A pesar de las muertes “ejemplarizantes”, el dilema continuó intacto: o había escasez
o los productos se vendían a un precio mayor. Pronto las autoridades griegas pensaron
que el incumplimiento del control era causado por la ineficiencia y la corrupción de los
inspectores y, en consecuencia, procedieron a establecer la pena de muerte para los
empleados públicos encargados de la supervisión de la política. En caso de que se
encontraran violaciones al control de precios en la jurisdicción que les correspondía
supervisar, ya no sólo sería ejecutado el comerciante sino también el inspector
encargado de vigilar el cumplimiento del control.
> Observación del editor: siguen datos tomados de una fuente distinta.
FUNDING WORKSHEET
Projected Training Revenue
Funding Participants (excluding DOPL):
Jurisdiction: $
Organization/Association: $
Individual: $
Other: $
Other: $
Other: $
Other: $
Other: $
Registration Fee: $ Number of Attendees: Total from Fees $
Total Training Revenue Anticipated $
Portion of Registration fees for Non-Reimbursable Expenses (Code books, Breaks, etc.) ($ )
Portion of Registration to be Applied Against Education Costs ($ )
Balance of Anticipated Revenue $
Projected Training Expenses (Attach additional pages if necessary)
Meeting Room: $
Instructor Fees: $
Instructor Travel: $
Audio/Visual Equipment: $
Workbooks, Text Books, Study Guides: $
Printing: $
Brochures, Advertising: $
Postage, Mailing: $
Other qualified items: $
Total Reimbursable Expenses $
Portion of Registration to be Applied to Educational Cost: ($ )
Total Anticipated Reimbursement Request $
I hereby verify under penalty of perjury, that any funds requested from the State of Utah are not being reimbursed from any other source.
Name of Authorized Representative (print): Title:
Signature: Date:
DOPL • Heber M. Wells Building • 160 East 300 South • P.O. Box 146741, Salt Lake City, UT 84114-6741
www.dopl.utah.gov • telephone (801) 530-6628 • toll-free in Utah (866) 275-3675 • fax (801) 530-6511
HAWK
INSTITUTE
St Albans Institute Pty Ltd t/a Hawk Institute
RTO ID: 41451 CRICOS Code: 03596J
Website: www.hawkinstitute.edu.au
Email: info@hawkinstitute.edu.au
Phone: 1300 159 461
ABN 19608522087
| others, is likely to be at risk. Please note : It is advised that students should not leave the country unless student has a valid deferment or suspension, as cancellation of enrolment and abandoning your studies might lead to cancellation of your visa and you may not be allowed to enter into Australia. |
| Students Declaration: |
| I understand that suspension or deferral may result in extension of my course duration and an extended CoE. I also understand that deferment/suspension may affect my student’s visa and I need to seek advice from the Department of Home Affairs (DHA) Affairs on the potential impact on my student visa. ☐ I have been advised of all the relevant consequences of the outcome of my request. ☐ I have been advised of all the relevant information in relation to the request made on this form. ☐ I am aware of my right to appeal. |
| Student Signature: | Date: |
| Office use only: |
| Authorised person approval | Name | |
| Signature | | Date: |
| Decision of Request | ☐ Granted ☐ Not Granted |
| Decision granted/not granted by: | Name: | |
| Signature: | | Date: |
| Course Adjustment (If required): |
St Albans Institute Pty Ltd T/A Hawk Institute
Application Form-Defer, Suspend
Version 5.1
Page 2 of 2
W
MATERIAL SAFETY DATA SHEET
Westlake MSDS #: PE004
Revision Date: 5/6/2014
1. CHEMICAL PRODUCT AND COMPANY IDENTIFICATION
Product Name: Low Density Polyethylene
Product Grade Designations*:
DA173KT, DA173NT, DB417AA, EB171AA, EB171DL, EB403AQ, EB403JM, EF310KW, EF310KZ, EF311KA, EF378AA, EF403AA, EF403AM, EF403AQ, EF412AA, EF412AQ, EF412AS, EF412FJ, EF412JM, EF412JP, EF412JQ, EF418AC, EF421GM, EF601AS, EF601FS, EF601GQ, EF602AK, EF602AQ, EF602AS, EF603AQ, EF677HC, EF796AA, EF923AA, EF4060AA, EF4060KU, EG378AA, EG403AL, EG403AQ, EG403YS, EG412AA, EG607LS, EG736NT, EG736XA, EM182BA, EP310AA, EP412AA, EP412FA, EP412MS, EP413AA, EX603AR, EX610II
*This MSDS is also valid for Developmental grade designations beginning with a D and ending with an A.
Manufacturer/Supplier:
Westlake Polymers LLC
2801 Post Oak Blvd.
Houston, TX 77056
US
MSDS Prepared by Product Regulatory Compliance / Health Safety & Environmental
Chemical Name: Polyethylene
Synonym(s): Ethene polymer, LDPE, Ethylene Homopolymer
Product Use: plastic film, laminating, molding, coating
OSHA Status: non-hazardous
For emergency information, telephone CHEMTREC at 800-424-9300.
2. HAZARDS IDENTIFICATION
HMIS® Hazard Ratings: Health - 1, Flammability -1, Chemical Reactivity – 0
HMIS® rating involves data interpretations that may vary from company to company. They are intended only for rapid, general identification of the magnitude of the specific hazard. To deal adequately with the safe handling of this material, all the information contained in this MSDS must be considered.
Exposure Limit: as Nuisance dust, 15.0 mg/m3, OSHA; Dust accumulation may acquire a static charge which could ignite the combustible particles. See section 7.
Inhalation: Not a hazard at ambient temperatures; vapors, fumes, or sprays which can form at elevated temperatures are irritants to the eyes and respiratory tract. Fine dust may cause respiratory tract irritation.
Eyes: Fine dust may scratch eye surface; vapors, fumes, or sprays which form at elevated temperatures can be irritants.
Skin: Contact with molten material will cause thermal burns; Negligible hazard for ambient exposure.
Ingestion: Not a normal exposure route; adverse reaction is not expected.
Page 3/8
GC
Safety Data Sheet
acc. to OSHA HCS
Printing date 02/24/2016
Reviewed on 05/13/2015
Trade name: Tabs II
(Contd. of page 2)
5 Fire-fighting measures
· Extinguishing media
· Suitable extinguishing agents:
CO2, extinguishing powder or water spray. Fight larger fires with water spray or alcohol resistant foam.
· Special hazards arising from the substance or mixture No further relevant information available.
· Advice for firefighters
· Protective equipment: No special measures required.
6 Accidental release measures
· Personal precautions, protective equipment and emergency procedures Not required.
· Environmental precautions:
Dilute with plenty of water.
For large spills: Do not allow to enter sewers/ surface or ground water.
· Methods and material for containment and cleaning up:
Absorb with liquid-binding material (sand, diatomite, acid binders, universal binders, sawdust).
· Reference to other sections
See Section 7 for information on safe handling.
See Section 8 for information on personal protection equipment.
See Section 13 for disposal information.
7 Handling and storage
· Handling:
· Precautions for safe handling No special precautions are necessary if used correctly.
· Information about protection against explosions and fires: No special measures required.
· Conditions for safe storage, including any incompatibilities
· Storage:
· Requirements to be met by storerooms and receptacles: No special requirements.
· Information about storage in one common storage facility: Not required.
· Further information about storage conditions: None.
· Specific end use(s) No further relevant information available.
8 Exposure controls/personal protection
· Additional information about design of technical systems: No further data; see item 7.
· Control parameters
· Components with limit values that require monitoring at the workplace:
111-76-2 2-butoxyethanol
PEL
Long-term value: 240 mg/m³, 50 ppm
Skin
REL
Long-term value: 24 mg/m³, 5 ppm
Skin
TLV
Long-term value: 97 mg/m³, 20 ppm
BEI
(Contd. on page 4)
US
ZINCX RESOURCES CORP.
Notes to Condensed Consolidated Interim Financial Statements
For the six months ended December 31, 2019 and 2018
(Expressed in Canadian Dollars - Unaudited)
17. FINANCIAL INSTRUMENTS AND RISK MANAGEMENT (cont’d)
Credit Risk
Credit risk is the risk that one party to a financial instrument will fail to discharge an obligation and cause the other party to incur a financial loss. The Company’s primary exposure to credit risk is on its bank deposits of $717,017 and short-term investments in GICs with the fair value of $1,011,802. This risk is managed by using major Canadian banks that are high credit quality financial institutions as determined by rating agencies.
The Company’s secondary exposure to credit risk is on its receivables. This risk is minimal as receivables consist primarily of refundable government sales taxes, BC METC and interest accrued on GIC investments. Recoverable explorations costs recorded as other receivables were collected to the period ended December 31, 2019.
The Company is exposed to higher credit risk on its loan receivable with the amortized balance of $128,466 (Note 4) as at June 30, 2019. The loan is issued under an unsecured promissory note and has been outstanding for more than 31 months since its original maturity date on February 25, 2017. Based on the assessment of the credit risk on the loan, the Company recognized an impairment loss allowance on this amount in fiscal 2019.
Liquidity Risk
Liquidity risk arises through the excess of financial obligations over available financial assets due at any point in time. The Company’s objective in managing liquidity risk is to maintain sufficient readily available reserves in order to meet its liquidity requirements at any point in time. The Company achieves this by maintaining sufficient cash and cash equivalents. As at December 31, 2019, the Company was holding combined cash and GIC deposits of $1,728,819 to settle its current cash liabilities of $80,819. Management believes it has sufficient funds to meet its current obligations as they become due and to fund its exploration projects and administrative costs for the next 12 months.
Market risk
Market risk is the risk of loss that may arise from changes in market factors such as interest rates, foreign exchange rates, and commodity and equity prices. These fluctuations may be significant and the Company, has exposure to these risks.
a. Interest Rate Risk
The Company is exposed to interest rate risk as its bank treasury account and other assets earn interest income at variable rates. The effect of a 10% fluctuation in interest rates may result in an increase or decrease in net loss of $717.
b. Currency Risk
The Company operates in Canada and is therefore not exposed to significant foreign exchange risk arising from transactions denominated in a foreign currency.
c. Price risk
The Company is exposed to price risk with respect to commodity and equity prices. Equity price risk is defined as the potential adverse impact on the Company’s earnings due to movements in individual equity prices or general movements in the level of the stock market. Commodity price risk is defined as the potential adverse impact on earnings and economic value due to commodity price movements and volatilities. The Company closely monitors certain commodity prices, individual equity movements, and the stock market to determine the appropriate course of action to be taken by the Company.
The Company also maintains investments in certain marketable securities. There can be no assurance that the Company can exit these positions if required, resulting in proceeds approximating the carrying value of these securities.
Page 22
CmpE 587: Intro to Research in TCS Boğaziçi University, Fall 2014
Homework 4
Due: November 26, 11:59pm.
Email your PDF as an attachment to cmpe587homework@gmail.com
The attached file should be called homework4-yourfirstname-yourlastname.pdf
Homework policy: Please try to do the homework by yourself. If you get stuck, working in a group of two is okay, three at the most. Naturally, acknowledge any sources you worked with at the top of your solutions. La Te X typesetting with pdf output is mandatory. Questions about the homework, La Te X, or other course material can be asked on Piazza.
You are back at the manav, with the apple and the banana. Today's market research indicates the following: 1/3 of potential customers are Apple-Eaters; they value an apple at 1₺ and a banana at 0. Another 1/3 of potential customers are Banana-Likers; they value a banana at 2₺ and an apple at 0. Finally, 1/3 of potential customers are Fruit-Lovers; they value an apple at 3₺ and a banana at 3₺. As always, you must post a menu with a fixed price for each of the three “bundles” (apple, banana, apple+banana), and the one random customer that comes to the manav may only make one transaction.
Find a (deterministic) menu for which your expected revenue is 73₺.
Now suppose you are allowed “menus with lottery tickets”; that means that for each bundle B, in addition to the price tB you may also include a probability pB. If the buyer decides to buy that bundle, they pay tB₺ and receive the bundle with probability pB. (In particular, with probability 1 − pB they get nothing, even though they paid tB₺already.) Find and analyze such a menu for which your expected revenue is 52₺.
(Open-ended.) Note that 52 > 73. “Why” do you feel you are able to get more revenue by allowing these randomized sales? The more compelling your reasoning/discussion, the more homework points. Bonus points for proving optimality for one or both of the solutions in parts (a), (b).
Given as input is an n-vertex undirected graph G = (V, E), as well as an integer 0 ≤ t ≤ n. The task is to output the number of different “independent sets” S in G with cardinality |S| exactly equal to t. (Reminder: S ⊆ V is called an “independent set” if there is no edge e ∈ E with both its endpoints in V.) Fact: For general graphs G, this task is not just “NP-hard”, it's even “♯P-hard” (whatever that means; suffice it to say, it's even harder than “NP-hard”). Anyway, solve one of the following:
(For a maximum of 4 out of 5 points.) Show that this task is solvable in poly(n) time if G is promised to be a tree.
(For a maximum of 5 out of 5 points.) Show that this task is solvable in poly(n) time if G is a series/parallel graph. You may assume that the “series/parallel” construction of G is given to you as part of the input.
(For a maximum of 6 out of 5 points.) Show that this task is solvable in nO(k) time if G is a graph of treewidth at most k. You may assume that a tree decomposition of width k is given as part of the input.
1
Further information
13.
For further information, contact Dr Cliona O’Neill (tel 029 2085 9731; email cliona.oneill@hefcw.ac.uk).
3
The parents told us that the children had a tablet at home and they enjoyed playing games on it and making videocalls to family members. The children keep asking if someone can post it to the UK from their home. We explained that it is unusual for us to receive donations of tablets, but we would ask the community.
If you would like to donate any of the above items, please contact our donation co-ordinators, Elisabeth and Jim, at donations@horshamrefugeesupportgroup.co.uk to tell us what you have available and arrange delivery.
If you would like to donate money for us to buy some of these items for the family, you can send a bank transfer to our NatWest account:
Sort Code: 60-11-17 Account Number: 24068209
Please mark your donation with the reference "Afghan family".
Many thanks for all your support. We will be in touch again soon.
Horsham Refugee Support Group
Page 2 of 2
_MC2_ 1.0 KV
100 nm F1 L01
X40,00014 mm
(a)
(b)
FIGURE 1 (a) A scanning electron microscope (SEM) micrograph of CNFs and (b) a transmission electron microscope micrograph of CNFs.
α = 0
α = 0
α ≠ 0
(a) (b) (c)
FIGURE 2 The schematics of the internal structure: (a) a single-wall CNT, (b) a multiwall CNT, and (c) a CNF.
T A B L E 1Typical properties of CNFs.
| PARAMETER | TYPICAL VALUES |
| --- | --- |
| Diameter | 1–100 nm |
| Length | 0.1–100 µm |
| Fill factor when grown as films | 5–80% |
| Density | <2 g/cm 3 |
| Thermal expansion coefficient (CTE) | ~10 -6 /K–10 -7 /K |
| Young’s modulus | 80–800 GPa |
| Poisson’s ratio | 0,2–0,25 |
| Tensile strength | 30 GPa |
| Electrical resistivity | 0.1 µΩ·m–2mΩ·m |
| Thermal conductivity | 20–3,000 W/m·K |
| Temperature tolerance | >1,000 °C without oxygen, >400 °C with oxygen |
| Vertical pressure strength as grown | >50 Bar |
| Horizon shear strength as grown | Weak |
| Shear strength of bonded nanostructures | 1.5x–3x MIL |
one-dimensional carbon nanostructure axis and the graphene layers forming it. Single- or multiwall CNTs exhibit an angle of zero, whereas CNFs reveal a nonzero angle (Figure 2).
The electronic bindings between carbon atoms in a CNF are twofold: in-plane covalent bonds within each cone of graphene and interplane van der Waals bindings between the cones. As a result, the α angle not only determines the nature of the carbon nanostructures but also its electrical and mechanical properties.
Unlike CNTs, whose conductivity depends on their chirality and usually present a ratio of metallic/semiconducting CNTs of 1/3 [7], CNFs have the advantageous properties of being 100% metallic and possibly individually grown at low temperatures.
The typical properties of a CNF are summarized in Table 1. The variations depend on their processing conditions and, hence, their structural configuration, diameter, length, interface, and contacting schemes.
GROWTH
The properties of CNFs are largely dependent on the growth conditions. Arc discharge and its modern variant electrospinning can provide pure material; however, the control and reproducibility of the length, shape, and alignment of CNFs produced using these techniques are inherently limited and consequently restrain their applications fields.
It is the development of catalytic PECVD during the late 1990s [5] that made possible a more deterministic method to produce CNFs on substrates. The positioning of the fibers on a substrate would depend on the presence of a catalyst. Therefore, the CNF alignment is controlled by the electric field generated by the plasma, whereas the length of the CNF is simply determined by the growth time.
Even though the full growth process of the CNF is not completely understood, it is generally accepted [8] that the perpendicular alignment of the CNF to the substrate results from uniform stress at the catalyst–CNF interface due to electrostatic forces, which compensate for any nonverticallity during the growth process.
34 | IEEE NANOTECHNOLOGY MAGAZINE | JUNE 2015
Varios historiadores narran cómo el control de precios ateniense fracasó, aún cuando
el solo intento costó la vida de muchas personas. Los griegos tuvieron que reconocer
que una cosa es el precio del producto que aparece impreso en una resolución y otra
su valor, determinado por la oferta y la demanda.
Mugabe no aprendió de los griegos
Imagine una economía en la que los precios se duplican diariamente. A ese
endemoniado ritmo —endemoniado porque sólo el demonio podría crear algo así; el
demonio de la mala política económica— llegó a crecer la inflación en Zimbabwe. La
cifra oficial durante el 2008 alcanzó la ilegible cifra de doscientos treinta y un millón
por ciento anual (231.000.000.000%). El dinero no valía nada y los ciudadanos de
Zimbabwe sobrevivían en medio de uno de los fenomenos económico más temidos: la
hiperinflación. Pero regresemos la película de Zimbabwe ocho años y vayamos hasta el
2000.
Desde principios del 2000, Zimbabwe sufría las consecuencias de la desinversión que
implicó la confiscación de las tierras de los hacendados blancos y de una política
monetaria expansiva financiada por el Banco Central. Los precios comenzaron a subir,
al principio con cierta timidez, alcanzando para el año 2000 un 54%. Cinco años
después, los precios crecían a un 585,4% anual y ya para el 2006 los precios
rompieron la barrera de los mil (1.281%).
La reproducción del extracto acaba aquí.